BADGER - One Live Badger (1973) & White Lady (1974)
The early '70s marked the heyday of progressive rock it seemed like every time you turned around and everywhere you looked, there were top-flight bands like Yes, King Crimson, ELP, Pink Floyd, the Moody Blues, et al., all around, and their emulators and lesser rivals spreading out as far as the eye could see. Badger was part of that whole scene, a Yes offshoot group that managed to get signed by the same label. Officially, the group's origins go back to 1972 and Tony Kaye's departure from Flash, the group he'd co-founded with his fellow ex-Yes alumni, guitarist Peter Banks. Kaye was a virtuoso who favored more traditional instruments such as the Hammond organ over the more modern Moog synthesizer (not that he didn't play the latter, but he used the organ more prominently), and who had the bad fortune to have been succeeded in Yes by the much flashier Rick Wakeman. This time out, he was going to put together his own progressive rock supergroup, on a firmer footing than Flash (whose work had sometimes strayed too close to that of Yes). The ex-Yes keyboard player called on his longtime friend David Foster, who had managed to skirt the orbit of Yes several times without ever being asked into that lineup (in part because his instrument was the bass, and Yes was incredibly well covered in that department by Chris Squire). Foster had been a member of the Warriors, Yes lead singer Jon Anderson's mid-'60s group, and had co-authored songs with Anderson on Yes' second album, Time and a Word. Kaye had ended up working with Foster on what was ultimately to be an unreleased Foster album when Kaye quit Yes in 1971, he initially joined Banks in founding Flash, but after his exit from the latter, Kaye and Foster decided to finally take the plunge. They recruited drummer Roy Dyke, lately a member of Family and, before that, Ashton, Gardner & Dyke -- he was a Liverpool veteran whose career went back to the early '60s and the Remo 4 and Brian Epstein protégé Tommy Quickly, and had played on one hit single, Ashton, Gardner & Dyke's "Resurrection Shuffle"; he, in turn, steered the organizers to Brian Parrish, an ex-member of Medicine Head and Three Man Army, who had played with Paul Gurvitz and Mike Kellie in an outfit called Parrish & Gurvitz, who'd cut one LP for Regal Zonophone. The quartet, christened Badger, fit together perfectly, and after some rehearsals began building a name for itself on a European tour opening for Black Sabbath.

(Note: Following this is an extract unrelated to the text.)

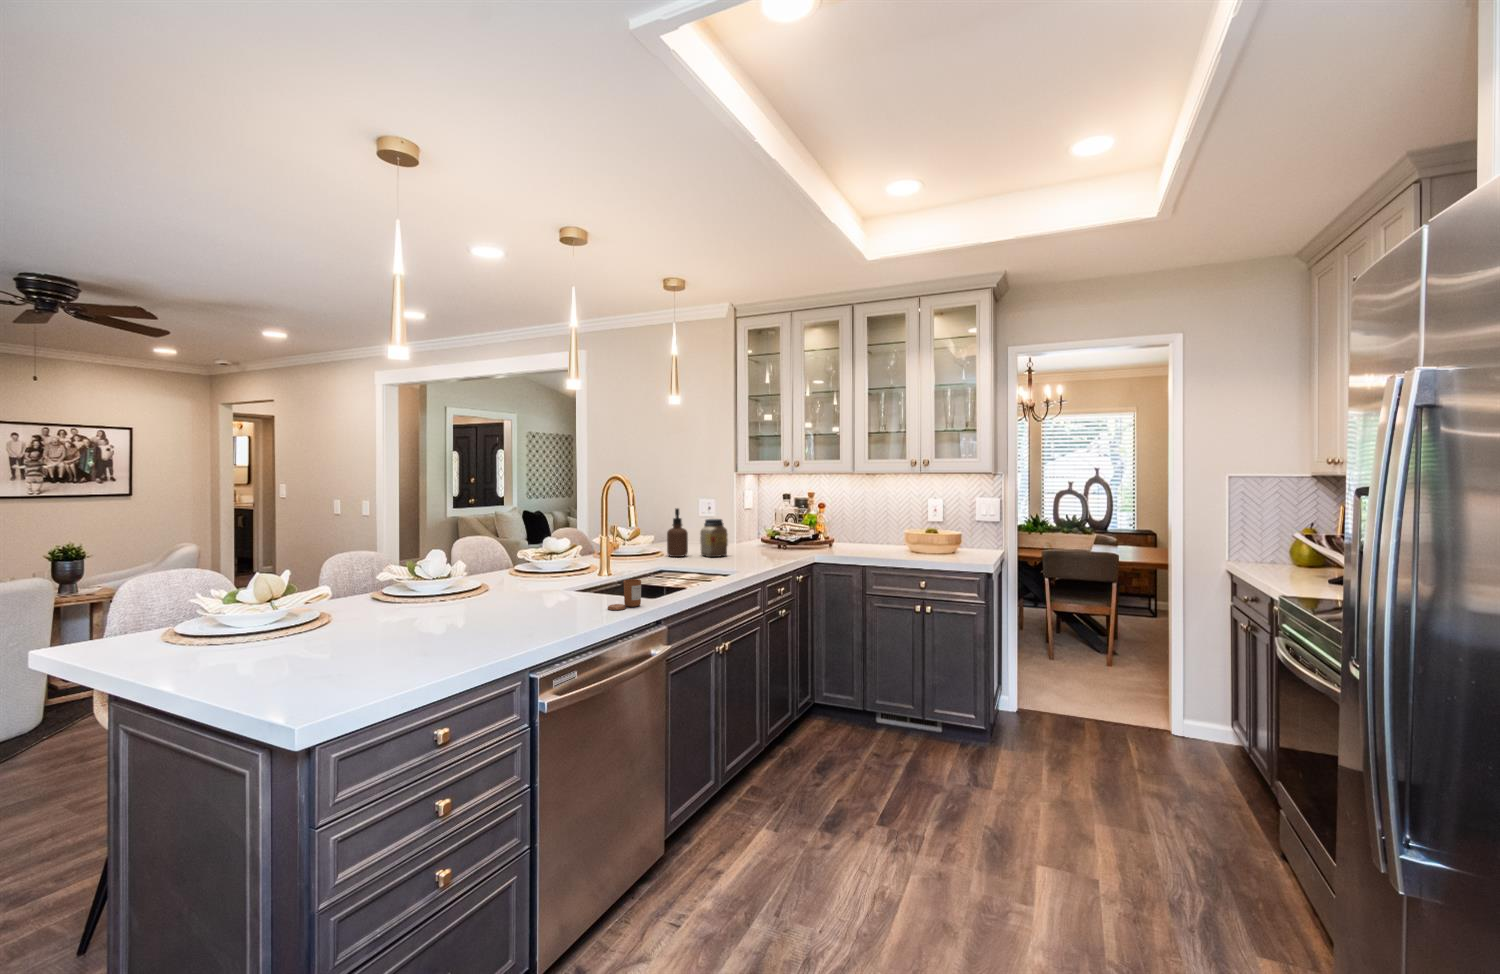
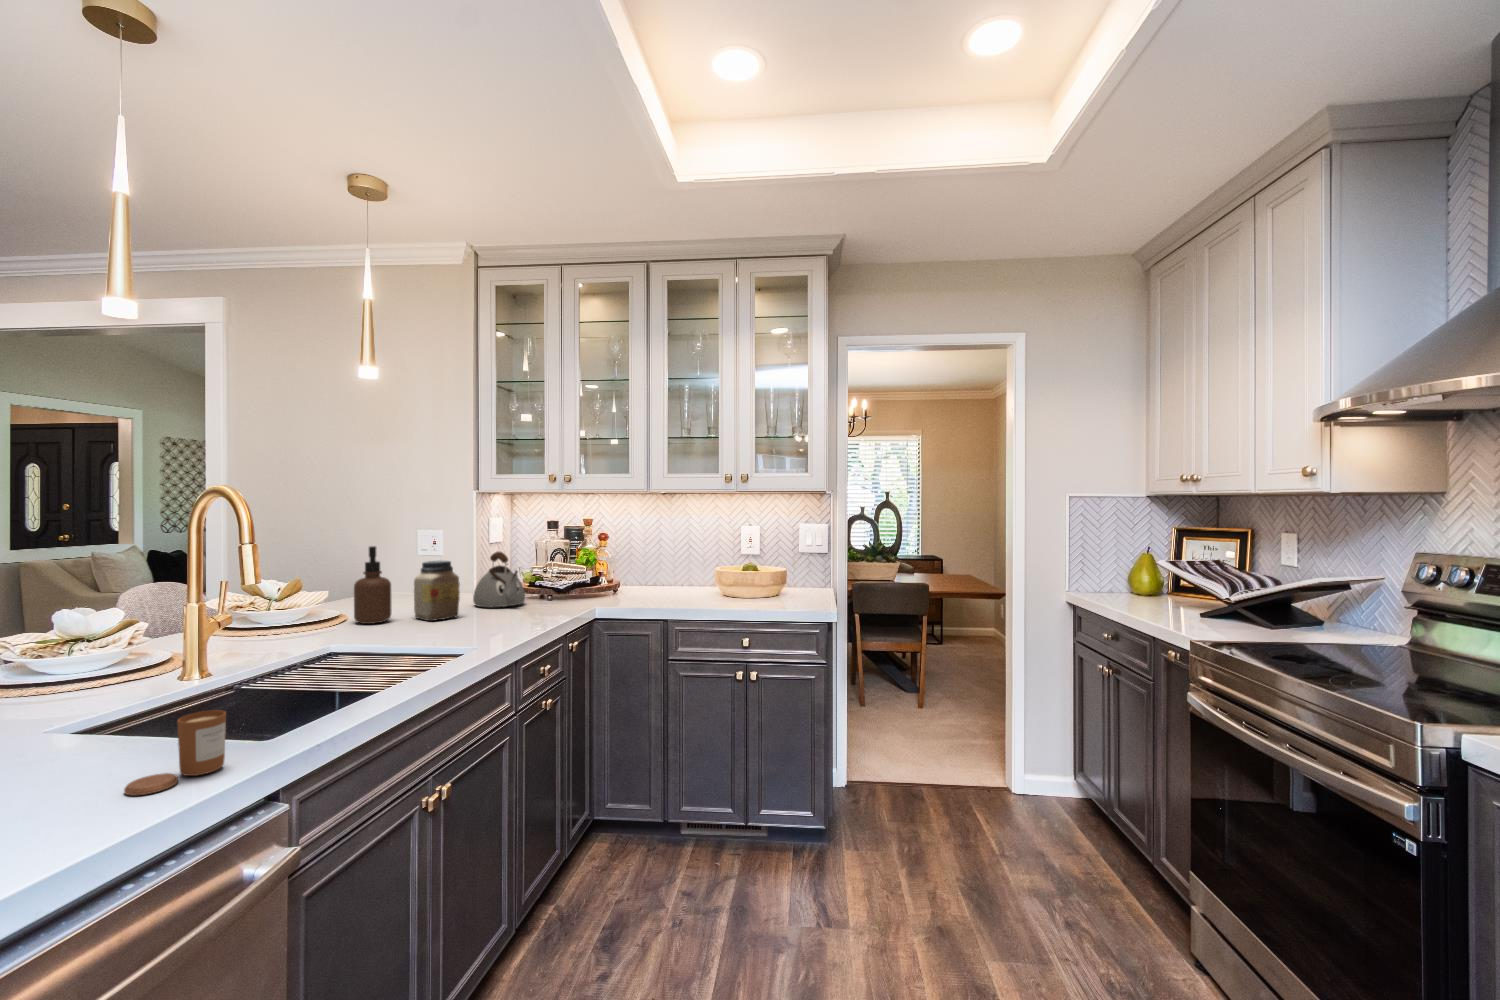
kettle: none [735,514,768,552] -> present [473,552,525,607]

One Live Badger is the easier Badger album to find, and the one worth having anyway. As the album's title indicates, the band also took the unusual step of making their first album a live recording of original songs. It has aged very well with all the energy of live performance, there's none of the usual studio excesses or noodling of the era. The Yes connection via Tony Kaye is abundantly evident; the album was co-produced by Yes singer Jon Anderson, uses long instrumental breaks and prominent Hammond organ solos, and features the obligatory Roger Dean cover art. Nonetheless, the brooding lyrics and soulful harmonies make comparisons to Traffic and Blind Faith a much closer musical match. The first half of the album is excellent, kicking off with the pleasingly hoarse vocals of David Foster on the full-tilt rocker "Wheel of Fortune" and the pensive "Fountain." There's an especially tight rhythm section underlying the restrained guitar work of "Wind of Change," combining to produce the album's best song. But the second half of the album, with rather mopy numbers like "The Preacher," doesn't quite keep up this momentum. Reissued as a CD in 1993 by Repertoire Records.
With the addition of Jackie Lomax, Badger's fusion of soul and art rock now strongly favored the soul side of the equation. Recorded in New Orleans with veteran arranger and producer Allen Toussaint, White Lady is scarcely recognizable as the same band; without a paste-in of Roger Dean's logo on the back cover, you'd never guess these lads hailed from anywhere past Bourbon Street. Fans expecting prog-rock were sure to be disappointed, but it didn't matter: the band had already called it a day before the album came out. But in retrospect, it's not a half-bad effort. "A Dream of You" has smoky vocals, warbling Hammond organ, and a slick vocal and brass backing reminiscent of Van Morrison. "Don't Pull the Trigger" is easily the most satisfying track, though, with Barry Bailey's slide guitar jabbing over the telegraph staccato of Toussaint's repeating piano. The rest of the album is passable filler, though it ends with a decent shot at superfly urban funk in "The Hole Thing." Toussaint himself plays on a number of songs, and Jeff Beck even shows up to lend a hand on the title track.